Windows 11: Settings → System → Troubleshoot → Other troubleshooters, click Run next to Windows Update.
Windows 10: Settings → Update & Security → Troubleshoot → Additional troubleshooters, pick Windows Update.
Let it run, apply whatever it finds, and reboot.
6. Run DISM and SFC
If system files related to Windows Update are corrupted, the update process can misbehave and eat more memory than it should. Open Command Prompt as admin:
DISM /Online /Cleanup-Image /RestoreHealth
This takes 15-30 minutes. Then run:
sfc /scannow
Reboot after both finish and try the update again.
7. Download the update manually
If the error keeps coming back, grab the update yourself and install it offline. This skips the Windows Update mechanism entirely.

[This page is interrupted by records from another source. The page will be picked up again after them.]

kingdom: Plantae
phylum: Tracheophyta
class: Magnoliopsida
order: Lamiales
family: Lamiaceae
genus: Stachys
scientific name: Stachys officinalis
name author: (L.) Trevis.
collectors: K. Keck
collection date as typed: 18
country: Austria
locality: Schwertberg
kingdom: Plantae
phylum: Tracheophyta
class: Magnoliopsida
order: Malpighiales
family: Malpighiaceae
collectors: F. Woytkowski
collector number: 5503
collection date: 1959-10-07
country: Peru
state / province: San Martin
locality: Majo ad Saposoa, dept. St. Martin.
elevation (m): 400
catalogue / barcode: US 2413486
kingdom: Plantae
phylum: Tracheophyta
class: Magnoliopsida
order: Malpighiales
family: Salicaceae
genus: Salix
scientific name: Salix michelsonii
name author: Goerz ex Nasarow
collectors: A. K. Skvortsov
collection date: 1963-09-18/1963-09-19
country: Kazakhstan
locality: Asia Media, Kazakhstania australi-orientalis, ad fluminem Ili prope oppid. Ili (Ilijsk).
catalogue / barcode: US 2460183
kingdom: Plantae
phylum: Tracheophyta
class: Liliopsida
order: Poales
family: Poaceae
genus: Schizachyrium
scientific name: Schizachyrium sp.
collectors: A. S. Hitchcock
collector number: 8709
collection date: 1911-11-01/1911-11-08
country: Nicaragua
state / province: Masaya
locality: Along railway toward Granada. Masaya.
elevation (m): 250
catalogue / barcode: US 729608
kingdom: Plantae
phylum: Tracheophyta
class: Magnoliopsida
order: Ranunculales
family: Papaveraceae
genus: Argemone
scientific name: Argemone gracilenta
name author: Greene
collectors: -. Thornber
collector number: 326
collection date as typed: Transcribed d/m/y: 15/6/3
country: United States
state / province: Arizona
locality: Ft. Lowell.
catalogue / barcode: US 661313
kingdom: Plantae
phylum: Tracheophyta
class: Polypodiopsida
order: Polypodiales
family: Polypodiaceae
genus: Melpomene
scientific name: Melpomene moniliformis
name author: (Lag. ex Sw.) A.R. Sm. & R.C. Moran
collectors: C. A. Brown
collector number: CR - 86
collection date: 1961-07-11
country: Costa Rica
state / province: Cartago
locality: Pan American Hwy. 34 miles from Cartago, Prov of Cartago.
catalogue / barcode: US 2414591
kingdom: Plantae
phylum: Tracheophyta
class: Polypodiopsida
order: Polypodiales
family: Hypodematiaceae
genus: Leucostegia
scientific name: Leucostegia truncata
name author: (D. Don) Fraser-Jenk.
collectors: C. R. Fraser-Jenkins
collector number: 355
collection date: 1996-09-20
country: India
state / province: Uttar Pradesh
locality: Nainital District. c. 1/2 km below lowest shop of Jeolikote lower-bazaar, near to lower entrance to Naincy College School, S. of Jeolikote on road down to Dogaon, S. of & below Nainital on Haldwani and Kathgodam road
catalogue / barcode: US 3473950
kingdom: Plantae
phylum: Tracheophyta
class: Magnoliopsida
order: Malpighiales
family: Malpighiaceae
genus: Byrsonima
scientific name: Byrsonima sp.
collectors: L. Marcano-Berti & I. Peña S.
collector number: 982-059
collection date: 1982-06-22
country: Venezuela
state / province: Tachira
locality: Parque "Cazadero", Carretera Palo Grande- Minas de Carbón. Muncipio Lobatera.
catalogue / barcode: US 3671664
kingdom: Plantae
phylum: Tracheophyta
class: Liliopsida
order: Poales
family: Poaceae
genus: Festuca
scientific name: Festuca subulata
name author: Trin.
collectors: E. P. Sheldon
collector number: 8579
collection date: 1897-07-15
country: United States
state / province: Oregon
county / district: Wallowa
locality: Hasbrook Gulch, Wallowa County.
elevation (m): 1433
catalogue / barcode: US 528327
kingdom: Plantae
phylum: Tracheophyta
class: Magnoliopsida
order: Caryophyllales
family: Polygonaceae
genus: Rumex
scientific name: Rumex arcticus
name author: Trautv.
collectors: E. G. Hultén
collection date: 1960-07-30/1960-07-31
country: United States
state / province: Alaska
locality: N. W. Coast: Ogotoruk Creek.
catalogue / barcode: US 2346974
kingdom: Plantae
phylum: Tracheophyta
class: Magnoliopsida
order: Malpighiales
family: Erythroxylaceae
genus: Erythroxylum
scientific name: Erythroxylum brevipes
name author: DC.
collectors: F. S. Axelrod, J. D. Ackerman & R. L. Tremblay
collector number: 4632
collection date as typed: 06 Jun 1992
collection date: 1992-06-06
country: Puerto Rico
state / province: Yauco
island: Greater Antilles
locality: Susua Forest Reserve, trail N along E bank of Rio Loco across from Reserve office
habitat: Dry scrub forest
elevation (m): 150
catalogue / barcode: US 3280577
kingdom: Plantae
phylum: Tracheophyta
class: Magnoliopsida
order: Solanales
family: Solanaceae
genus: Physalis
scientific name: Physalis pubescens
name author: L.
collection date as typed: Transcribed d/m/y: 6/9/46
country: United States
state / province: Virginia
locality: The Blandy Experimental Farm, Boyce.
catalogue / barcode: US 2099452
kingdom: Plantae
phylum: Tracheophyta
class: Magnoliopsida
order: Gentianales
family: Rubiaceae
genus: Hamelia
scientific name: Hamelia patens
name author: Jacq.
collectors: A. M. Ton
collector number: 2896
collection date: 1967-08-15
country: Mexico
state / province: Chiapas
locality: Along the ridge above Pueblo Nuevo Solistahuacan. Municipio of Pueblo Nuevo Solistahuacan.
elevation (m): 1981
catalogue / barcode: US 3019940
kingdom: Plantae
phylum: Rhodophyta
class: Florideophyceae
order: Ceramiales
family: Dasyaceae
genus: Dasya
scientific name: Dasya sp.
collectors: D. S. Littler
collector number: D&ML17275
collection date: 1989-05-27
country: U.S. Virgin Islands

Go to the Microsoft Update Catalog. Search for the KB number of the failing update (you can find it in Settings → Windows Update → Update history or in the error details). Download the version that matches your system (x64 for most modern PCs) and double-click the .msu file to install it.
For major feature updates, use the Windows 11 Update Assistant or Windows 10 Update Assistant instead.
8. Check for bad drivers and memory leaks
If 0x8007000E keeps showing up and your system feels sluggish in general, something might be leaking memory.
Open Task Manager, go to the Details tab, and add the Commit size column (right-click any column header → Select columns). Sort by commit size and watch it for a few minutes. If a process keeps growing without stopping, that's your leak.
Outdated printer drivers, VPN clients, and antivirus software are the usual suspects. Update or reinstall whatever is misbehaving.
You can also run Windows Memory Diagnostic to check for faulty RAM. Press Win+R, type mdsched.exe, and pick "Restart now and check for problems." The scan runs before Windows boots. If it finds errors, you probably have a bad RAM stick.
Last resort: in-place upgrade
If nothing works, do an in-place upgrade. Download the Media Creation Tool from Microsoft. Run it, choose "Upgrade this PC now", keep your files and apps. This reinstalls Windows over itself, giving you fresh update components without wiping your data.
Check for updates after the upgrade finishes. The error should be gone.